The registration fees are:
- On-site participation: 600.00 Euro + VAT*
Includes a complimentary bag, five fixed menu buffet lunches, hot beverages, downloadable lecture notes.
Deadline for on-site application is May 24, 2024.
- Live Streaming Online Participation: 250.00 Euro + VAT*
Includes downloadable lecture notes.
Deadline for online application is June 12, 2024.
Application forms should be submitted online through the website: http://www.cism.it.
A confirmation message will be sent to accepted participants.
Upon request, a limited number of on-site participants can be accommodated at CISM Guest House at the price of 35 Euro per person/night (contact: foresteria@cism.it)
* where applicable (bank charges are not included) - Italian VAT is 22%.
CANCELLATION POLICY
Applicants may cancel their registration and receive a full refund by notifying the CISM Secretariat in writing (via email) no later than:
- May 24, 2024 for on-site participants (no refunds after the deadline);
- June 12, 2024 for online participants (no refunds after the deadline).

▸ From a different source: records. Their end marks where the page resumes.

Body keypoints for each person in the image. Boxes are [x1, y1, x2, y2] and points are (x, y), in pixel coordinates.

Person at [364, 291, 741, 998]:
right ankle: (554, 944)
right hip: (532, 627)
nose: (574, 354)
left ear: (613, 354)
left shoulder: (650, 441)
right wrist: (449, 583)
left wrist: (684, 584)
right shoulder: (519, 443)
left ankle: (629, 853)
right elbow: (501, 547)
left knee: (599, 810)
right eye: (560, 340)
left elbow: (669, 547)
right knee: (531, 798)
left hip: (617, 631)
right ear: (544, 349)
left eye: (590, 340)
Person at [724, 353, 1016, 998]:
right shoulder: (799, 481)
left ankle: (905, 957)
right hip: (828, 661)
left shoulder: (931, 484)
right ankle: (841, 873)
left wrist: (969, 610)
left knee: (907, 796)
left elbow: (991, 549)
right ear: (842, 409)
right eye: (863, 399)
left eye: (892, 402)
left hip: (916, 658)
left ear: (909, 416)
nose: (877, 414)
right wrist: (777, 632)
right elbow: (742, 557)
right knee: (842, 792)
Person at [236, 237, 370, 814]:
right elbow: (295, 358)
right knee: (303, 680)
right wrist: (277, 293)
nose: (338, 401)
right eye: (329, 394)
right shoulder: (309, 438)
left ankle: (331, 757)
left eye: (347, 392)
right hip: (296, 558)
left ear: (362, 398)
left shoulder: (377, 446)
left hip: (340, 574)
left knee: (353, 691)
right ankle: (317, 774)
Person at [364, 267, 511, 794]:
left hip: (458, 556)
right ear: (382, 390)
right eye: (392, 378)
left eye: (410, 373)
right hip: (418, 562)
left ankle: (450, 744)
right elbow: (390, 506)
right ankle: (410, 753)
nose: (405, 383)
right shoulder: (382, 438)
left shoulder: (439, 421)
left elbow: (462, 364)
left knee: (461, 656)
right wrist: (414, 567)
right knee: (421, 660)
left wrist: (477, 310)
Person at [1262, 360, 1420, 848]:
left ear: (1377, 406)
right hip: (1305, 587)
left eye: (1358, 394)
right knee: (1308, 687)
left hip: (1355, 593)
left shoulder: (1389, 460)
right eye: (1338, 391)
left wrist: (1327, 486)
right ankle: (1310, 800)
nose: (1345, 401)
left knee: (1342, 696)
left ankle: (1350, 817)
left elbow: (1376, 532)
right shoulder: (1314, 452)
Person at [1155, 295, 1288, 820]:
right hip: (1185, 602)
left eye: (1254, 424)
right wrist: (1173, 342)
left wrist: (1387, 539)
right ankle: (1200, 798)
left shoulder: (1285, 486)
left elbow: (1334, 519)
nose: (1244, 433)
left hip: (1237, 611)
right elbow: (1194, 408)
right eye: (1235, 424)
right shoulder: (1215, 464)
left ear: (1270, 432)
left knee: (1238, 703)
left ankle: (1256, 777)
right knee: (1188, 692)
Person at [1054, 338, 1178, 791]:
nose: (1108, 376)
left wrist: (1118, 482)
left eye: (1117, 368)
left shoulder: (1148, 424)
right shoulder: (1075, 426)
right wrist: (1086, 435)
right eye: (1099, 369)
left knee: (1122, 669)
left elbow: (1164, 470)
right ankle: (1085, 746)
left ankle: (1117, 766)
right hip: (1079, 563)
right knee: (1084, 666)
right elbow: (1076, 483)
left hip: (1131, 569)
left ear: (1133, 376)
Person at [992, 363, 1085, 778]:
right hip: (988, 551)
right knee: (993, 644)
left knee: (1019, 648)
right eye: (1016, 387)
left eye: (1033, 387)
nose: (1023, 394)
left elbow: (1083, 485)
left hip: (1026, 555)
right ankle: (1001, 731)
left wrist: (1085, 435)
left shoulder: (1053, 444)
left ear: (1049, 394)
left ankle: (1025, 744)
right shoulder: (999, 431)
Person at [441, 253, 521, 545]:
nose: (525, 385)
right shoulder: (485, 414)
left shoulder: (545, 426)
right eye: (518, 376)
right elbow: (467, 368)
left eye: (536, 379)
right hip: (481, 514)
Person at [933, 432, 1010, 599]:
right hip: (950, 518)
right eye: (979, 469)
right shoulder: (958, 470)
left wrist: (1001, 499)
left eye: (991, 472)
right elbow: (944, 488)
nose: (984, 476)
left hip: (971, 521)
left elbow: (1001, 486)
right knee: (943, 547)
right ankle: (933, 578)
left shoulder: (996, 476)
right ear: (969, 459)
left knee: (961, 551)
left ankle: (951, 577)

Cancellation requests received before these deadlines will be subject to a 50.00 Euro handling fee. Incorrect payments are also subject to a 50.00 Euro handling fee.
GRANTS
A limited number of participants from universities and research centres who do not receive support from their own institutions can request a waiver of the registration fee and/or free lodging.
Requests should be sent to the CISM Secretariat by April 24, 2024, along with the applicant's curriculum vitae and a letter of recommendation from the head of the department or a supervisor confirming that the institute cannot provide funding. Preference will be given to applicants from countries that sponsor CISM.